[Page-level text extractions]
>>
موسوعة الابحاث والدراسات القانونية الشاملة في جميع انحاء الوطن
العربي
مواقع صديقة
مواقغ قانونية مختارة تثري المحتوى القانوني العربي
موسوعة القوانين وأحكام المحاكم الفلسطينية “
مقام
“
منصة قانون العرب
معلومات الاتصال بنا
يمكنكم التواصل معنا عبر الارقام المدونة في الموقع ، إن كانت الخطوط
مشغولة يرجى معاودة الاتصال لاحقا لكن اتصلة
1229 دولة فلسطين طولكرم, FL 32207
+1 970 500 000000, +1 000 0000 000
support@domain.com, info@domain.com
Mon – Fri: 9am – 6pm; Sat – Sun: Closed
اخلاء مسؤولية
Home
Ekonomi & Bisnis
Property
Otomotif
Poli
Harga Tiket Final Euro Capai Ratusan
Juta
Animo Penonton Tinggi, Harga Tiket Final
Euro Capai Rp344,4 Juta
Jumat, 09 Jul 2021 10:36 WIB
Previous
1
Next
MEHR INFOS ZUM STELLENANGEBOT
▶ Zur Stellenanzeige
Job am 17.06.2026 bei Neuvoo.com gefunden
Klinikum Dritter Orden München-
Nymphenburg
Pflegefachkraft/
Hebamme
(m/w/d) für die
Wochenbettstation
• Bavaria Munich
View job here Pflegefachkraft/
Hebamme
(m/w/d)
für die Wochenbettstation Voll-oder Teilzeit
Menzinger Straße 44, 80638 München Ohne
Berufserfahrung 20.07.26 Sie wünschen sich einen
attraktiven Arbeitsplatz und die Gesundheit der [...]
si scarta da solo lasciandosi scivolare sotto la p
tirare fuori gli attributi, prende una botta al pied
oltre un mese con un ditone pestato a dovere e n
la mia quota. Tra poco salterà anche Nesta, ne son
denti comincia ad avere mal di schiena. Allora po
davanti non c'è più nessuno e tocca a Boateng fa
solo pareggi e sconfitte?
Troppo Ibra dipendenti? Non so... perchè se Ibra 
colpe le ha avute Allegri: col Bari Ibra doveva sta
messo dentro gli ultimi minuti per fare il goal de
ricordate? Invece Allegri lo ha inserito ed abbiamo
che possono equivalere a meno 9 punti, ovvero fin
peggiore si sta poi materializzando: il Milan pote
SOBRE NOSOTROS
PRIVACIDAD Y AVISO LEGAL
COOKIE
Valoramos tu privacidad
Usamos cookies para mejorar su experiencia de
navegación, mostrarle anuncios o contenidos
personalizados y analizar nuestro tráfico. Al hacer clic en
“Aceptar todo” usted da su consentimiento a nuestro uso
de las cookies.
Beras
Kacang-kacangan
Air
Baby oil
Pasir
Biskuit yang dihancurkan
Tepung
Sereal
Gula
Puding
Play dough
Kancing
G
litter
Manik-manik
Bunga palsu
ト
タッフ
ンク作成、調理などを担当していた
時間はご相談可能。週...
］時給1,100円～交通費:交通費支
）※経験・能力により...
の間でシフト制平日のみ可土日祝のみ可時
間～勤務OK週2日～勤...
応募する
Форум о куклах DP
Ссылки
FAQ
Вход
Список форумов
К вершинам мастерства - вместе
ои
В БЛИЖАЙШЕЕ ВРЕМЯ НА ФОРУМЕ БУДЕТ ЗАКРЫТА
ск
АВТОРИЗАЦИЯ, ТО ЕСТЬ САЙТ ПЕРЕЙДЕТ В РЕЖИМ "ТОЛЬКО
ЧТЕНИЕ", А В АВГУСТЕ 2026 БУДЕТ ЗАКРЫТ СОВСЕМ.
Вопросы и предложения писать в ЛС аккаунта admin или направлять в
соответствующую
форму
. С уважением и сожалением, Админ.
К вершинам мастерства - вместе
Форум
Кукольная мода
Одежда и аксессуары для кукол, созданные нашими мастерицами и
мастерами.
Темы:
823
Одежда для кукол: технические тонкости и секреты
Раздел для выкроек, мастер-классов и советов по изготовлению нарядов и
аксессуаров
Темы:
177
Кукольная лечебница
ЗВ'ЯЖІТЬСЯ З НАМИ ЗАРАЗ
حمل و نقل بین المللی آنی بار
<<
>>
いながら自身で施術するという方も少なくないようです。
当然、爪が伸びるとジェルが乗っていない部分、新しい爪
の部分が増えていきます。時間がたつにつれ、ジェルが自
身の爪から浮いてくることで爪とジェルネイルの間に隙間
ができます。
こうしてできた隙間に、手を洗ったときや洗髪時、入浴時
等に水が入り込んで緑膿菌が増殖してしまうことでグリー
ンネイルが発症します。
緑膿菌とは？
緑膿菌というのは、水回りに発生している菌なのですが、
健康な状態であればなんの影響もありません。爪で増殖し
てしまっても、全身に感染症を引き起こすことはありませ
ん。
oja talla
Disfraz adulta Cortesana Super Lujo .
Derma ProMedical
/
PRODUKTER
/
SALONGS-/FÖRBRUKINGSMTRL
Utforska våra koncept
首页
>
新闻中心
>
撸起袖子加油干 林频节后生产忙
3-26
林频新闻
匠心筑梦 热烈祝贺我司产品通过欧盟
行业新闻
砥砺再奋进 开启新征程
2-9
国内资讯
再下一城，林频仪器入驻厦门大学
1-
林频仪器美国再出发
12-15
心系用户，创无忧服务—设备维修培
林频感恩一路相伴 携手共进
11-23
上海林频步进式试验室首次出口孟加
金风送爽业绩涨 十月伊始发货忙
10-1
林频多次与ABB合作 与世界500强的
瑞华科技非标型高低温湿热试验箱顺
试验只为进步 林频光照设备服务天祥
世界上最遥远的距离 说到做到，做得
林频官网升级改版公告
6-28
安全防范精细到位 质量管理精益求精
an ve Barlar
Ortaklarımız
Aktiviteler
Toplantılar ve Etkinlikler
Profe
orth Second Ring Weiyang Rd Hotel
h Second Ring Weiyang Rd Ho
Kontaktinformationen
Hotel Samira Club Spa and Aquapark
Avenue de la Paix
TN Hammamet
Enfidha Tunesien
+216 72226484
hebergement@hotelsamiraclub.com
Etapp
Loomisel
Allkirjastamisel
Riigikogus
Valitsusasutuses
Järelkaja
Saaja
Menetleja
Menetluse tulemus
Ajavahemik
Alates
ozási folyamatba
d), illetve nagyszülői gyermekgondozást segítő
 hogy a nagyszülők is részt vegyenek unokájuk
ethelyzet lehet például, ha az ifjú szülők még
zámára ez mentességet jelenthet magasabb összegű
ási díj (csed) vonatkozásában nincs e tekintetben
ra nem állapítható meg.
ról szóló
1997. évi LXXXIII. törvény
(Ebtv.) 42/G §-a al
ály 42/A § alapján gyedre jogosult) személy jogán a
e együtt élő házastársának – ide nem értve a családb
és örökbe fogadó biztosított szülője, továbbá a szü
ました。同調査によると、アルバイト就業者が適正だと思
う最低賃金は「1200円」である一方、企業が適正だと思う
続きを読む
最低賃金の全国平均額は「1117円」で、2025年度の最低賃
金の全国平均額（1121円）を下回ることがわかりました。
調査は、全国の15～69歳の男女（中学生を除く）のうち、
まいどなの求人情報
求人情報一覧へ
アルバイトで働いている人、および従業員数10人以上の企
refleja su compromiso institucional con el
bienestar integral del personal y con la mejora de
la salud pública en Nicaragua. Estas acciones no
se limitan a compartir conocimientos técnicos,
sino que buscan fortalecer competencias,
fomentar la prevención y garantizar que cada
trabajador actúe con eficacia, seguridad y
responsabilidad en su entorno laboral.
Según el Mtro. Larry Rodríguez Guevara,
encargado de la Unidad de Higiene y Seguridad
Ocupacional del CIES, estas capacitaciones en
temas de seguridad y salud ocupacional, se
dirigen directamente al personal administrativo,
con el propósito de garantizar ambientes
<<
>>
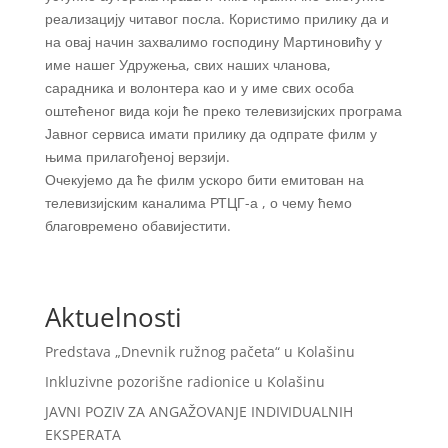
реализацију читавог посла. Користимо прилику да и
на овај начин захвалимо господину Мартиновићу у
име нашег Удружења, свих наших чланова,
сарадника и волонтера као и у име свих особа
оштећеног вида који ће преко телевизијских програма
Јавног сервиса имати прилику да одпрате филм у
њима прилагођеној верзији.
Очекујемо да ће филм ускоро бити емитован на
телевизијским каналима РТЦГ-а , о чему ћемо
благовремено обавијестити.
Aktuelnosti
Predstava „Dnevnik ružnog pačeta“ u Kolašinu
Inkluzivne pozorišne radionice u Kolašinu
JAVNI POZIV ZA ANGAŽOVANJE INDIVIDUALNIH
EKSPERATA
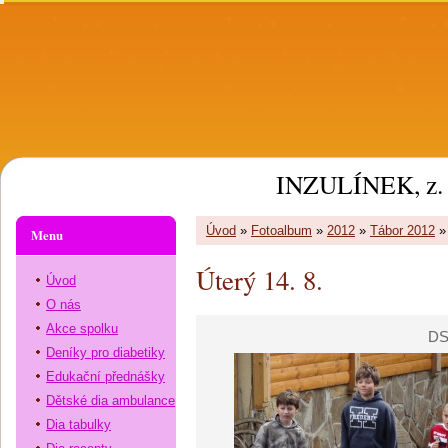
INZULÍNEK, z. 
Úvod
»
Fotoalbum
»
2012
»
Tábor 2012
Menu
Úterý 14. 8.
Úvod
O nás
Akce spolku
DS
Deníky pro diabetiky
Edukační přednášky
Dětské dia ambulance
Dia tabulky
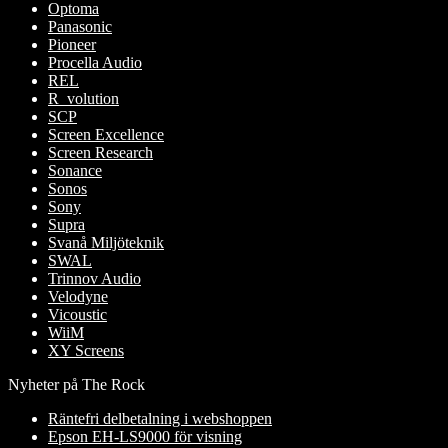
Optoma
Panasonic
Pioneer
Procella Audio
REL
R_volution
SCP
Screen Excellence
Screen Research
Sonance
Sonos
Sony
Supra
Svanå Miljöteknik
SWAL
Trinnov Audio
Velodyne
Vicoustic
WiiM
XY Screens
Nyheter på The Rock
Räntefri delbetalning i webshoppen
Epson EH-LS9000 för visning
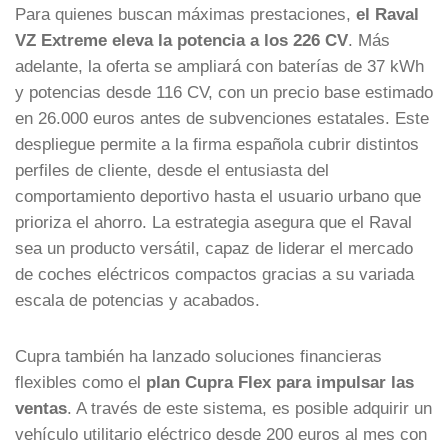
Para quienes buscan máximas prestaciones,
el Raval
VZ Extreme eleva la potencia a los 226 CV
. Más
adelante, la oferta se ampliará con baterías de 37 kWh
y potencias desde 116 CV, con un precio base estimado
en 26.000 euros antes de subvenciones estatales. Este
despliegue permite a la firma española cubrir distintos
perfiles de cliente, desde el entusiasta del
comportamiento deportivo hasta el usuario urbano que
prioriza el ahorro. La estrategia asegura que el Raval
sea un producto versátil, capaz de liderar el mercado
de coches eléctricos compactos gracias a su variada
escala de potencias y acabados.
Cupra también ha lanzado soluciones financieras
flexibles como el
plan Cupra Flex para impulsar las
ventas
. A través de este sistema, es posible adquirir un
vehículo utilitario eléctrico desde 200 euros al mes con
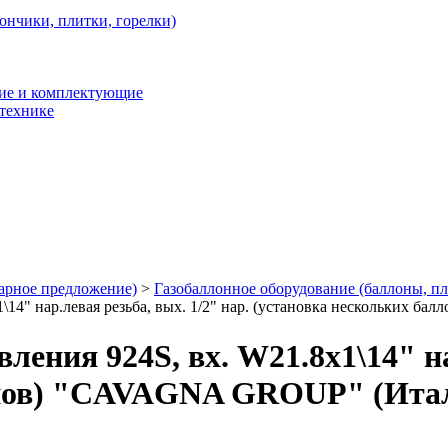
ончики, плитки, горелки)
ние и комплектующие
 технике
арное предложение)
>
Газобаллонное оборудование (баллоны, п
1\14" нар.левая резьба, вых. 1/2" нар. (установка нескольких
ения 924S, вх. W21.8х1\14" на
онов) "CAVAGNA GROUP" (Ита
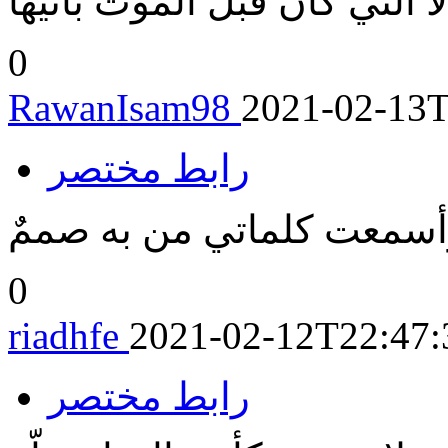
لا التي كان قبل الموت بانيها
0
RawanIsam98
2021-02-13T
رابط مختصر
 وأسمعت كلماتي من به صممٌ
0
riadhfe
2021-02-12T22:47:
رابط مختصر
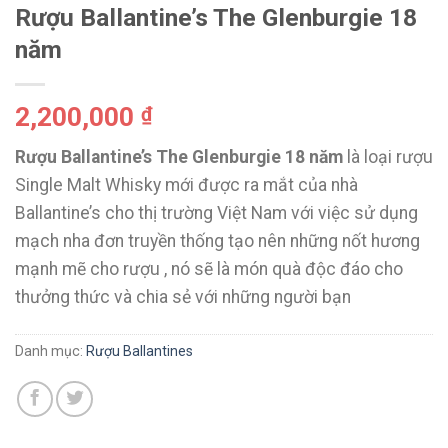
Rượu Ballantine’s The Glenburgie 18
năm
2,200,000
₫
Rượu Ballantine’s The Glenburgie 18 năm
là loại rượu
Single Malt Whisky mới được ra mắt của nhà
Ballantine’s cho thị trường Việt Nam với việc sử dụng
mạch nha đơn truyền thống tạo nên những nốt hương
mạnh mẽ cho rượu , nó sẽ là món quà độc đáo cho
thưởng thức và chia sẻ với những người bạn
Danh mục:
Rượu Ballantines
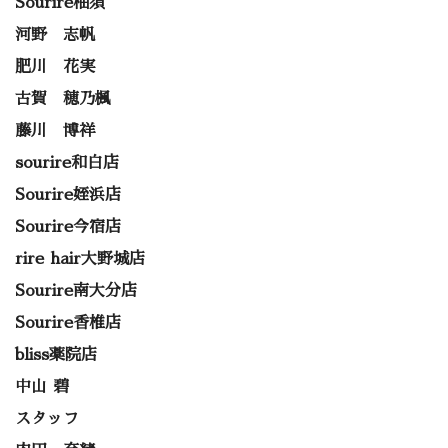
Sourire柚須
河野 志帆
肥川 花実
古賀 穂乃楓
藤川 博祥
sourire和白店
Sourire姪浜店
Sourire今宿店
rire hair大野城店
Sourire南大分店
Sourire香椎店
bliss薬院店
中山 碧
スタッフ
<<
- _PROBLEM STATEMENT_
Go through the records above and count the lines with the word "свих" in them. Answer with the number only.

- _ANSWER AREA_
2